Page images and their extracted text –
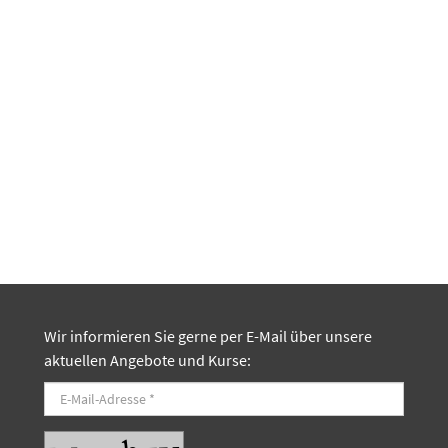
Wir informieren Sie gerne per E-Mail über unsere
aktuellen Angebote und Kurse:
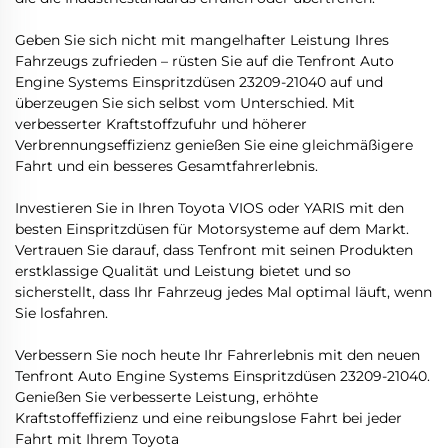
Geben Sie sich nicht mit mangelhafter Leistung Ihres
Fahrzeugs zufrieden – rüsten Sie auf die Tenfront Auto
Engine Systems Einspritzdüsen 23209-21040 auf und
überzeugen Sie sich selbst vom Unterschied. Mit
verbesserter Kraftstoffzufuhr und höherer
Verbrennungseffizienz genießen Sie eine gleichmäßigere
Fahrt und ein besseres Gesamtfahrerlebnis.
Investieren Sie in Ihren Toyota VIOS oder YARIS mit den
besten Einspritzdüsen für Motorsysteme auf dem Markt.
Vertrauen Sie darauf, dass Tenfront mit seinen Produkten
erstklassige Qualität und Leistung bietet und so
sicherstellt, dass Ihr Fahrzeug jedes Mal optimal läuft, wenn
Sie losfahren.
Verbessern Sie noch heute Ihr Fahrerlebnis mit den neuen
Tenfront Auto Engine Systems Einspritzdüsen 23209-21040.
Genießen Sie verbesserte Leistung, erhöhte
Kraftstoffeffizienz und eine reibungslose Fahrt bei jeder
Fahrt mit Ihrem Toyota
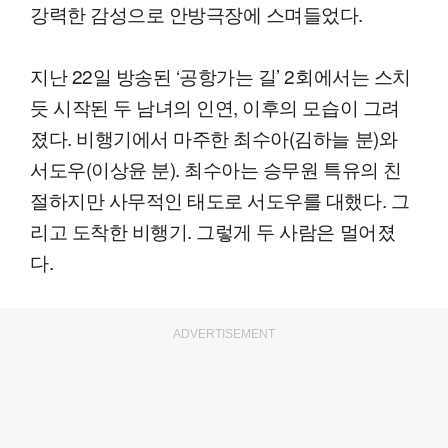
강력한 감성으로 안방극장에 스며들었다.
지난 22일 방송된 ‘공항가는 길’ 2회에서는 스치
듯 시작된 두 남녀의 인연, 이후의 모습이 그려
졌다. 비행기에서 마주한 최수아(김하늘 분)와
서도우(이상윤 분). 최수아는 승무원 특유의 친
절하지만 사무적인 태도로 서도우를 대했다. 그
리고 도착한 비행기. 그렇게 두 사람은 멀어졌
다.
ADVERTISEMENT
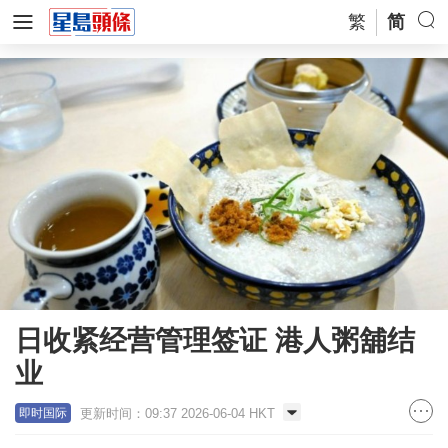
繁
简
日收紧经营管理签证 港人粥舖结
业
更新时间：09:37 2026-06-04 HKT
即时国际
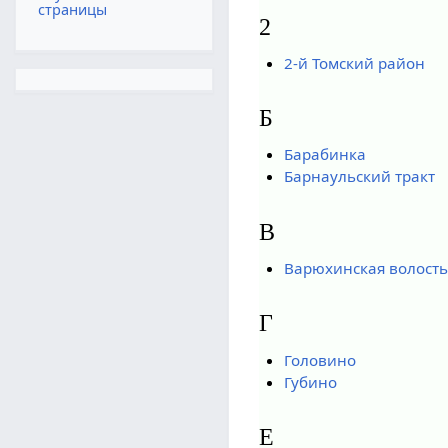
страницы
2
2-й Томский район
Б
Барабинка
Барнаульский тракт
В
Варюхинская волость
Г
Головино
Губино
Е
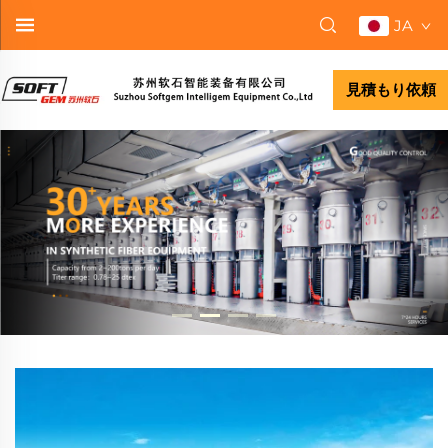
JA
見積もり依頼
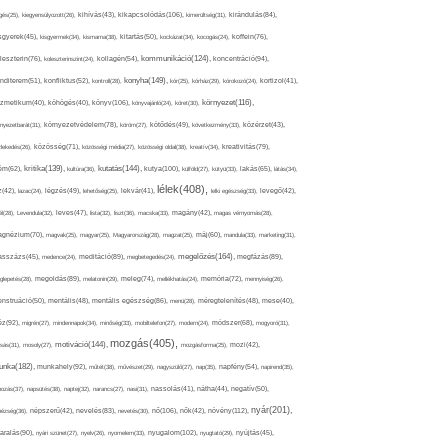
kikapcsolódás(106),
gés(25),
kiegyensúlyozott(26),
kihívás(43),
kimerültség(31),
kirándulás(84),
sgyerek(45),
kisgyermek(34),
kismama(38),
kitartás(50),
kockázat(34),
kocogás(24),
koffein(76),
kommunikáció(124),
koncentráció(94),
leszterin(76),
koleszterinszint(24),
kollagén(54),
konyha(149),
nditerem(51),
konfliktus(52),
kontroll(28),
kór(25),
kórház(29),
kórokozó(24),
kortizol(41),
könyv(106),
környezet(116),
zmetikum(40),
köhögés(40),
könyvajánló(24),
köret(30),
nyezetbarát(31),
környezetvédelem(78),
köröm(27),
kötődés(49),
következmény(33),
közérzet(43),
lekedés(26),
közösség(71),
közösségi média(27),
közösségi oldal(38),
kreatív(34),
kreativitás(79),
kritika(139),
kutatás(144),
kutya(100),
ém(62),
kultúra(36),
külföld(27),
kütyü(33),
lakás(65),
látás(34),
lélek(408),
z(42),
lazac(24),
légzés(49),
lehetőség(25),
lekvár(41),
lelki egészség(33),
levegő(42),
él(28),
Levendula(32),
leves(47),
lista(32),
liszt(36),
macska(33),
magány(42),
magas vérnyomás(28),
gnézium(70),
magvak(25),
magyar(25),
Magyarország(28),
magzat(25),
máj(60),
mandula(33),
marketing(31),
megelőzés(164),
sszázs(45),
medence(24),
meditáció(89),
megbetegedés(24),
megfázás(89),
glepetés(28),
megoldás(89),
melatonin(29),
meleg(74),
mellékhatás(24),
memória(72),
mennyiség(26),
nstruáció(50),
mentális(48),
mentális egészség(86),
menü(28),
méregtelenítés(48),
mese(40),
z(92),
migrén(27),
mindennapok(34),
minőség(33),
mobiltelefon(27),
modern(24),
módszer(68),
mogyoró(31),
mozgás(405),
motiváció(144),
sás(31),
mosoly(27),
mozgásforma(25),
mozi(42),
nka(182),
munkahely(92),
műtét(38),
művészet(29),
nagyszülő(27),
nap(35),
napfény(54),
napirend(35),
pozás(37),
napsütés(38),
naptej(32),
narancs(27),
nasi(31),
nassolás(41),
nátha(44),
negatív(50),
nyár(201),
nő(106),
növény(112),
hézség(36),
népszerű(42),
nevelés(83),
nevetés(30),
nők(42),
nyugalom(102),
aralás(90),
nyári szünet(27),
nyelv(26),
nyomelem(33),
nyugtató(29),
nyújtás(45),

WRITTEN TASK –
Please write out these lines again, swapping every "Einspritzdüsen" for "Injektoren" and leaving everything else unchanged. Leave the pictures out of your answer.

TASK SOLUTION –
Wir informieren Sie gerne per E-Mail über unsere
aktuellen Angebote und Kurse:
Geben Sie sich nicht mit mangelhafter Leistung Ihres
Fahrzeugs zufrieden – rüsten Sie auf die Tenfront Auto
Engine Systems Injektoren 23209-21040 auf und
überzeugen Sie sich selbst vom Unterschied. Mit
verbesserter Kraftstoffzufuhr und höherer
Verbrennungseffizienz genießen Sie eine gleichmäßigere
Fahrt und ein besseres Gesamtfahrerlebnis.
Investieren Sie in Ihren Toyota VIOS oder YARIS mit den
besten Injektoren für Motorsysteme auf dem Markt.
Vertrauen Sie darauf, dass Tenfront mit seinen Produkten
erstklassige Qualität und Leistung bietet und so
sicherstellt, dass Ihr Fahrzeug jedes Mal optimal läuft, wenn
Sie losfahren.
Verbessern Sie noch heute Ihr Fahrerlebnis mit den neuen
Tenfront Auto Engine Systems Injektoren 23209-21040.
Genießen Sie verbesserte Leistung, erhöhte
Kraftstoffeffizienz und eine reibungslose Fahrt bei jeder
Fahrt mit Ihrem Toyota
강력한 감성으로 안방극장에 스며들었다.
지난 22일 방송된 ‘공항가는 길’ 2회에서는 스치
듯 시작된 두 남녀의 인연, 이후의 모습이 그려
졌다. 비행기에서 마주한 최수아(김하늘 분)와
서도우(이상윤 분). 최수아는 승무원 특유의 친
절하지만 사무적인 태도로 서도우를 대했다. 그
리고 도착한 비행기. 그렇게 두 사람은 멀어졌
다.
ADVERTISEMENT
繁
简
日收紧经营管理签证 港人粥舖结
业
更新时间：09:37 2026-06-04 HKT
即时国际
страницы
2
2-й Томский район
Б
Барабинка
Барнаульский тракт
В
Варюхинская волость
Г
Головино
Губино
Е
JA
見積もり依頼
kikapcsolódás(106),
gés(25),
kiegyensúlyozott(26),
kihívás(43),
kimerültség(31),
kirándulás(84),
sgyerek(45),
kisgyermek(34),
kismama(38),
kitartás(50),
kockázat(34),
kocogás(24),
koffein(76),
kommunikáció(124),
koncentráció(94),
leszterin(76),
koleszterinszint(24),
kollagén(54),
konyha(149),
nditerem(51),
konfliktus(52),
kontroll(28),
kór(25),
kórház(29),
kórokozó(24),
kortizol(41),
könyv(106),
környezet(116),
zmetikum(40),
köhögés(40),
könyvajánló(24),
köret(30),
nyezetbarát(31),
környezetvédelem(78),
köröm(27),
kötődés(49),
következmény(33),
közérzet(43),
lekedés(26),
közösség(71),
közösségi média(27),
közösségi oldal(38),
kreatív(34),
kreativitás(79),
kritika(139),
kutatás(144),
kutya(100),
ém(62),
kultúra(36),
külföld(27),
kütyü(33),
lakás(65),
látás(34),
lélek(408),
z(42),
lazac(24),
légzés(49),
lehetőség(25),
lekvár(41),
lelki egészség(33),
levegő(42),
él(28),
Levendula(32),
leves(47),
lista(32),
liszt(36),
macska(33),
magány(42),
magas vérnyomás(28),
gnézium(70),
magvak(25),
magyar(25),
Magyarország(28),
magzat(25),
máj(60),
mandula(33),
marketing(31),
megelőzés(164),
sszázs(45),
medence(24),
meditáció(89),
megbetegedés(24),
megfázás(89),
glepetés(28),
megoldás(89),
melatonin(29),
meleg(74),
mellékhatás(24),
memória(72),
mennyiség(26),
nstruáció(50),
mentális(48),
mentális egészség(86),
menü(28),
méregtelenítés(48),
mese(40),
z(92),
migrén(27),
mindennapok(34),
minőség(33),
mobiltelefon(27),
modern(24),
módszer(68),
mogyoró(31),
mozgás(405),
motiváció(144),
sás(31),
mosoly(27),
mozgásforma(25),
mozi(42),
nka(182),
munkahely(92),
műtét(38),
művészet(29),
nagyszülő(27),
nap(35),
napfény(54),
napirend(35),
pozás(37),
napsütés(38),
naptej(32),
narancs(27),
nasi(31),
nassolás(41),
nátha(44),
negatív(50),
nyár(201),
nő(106),
növény(112),
hézség(36),
népszerű(42),
nevelés(83),
nevetés(30),
nők(42),
nyugalom(102),
aralás(90),
nyári szünet(27),
nyelv(26),
nyomelem(33),
nyugtató(29),
nyújtás(45),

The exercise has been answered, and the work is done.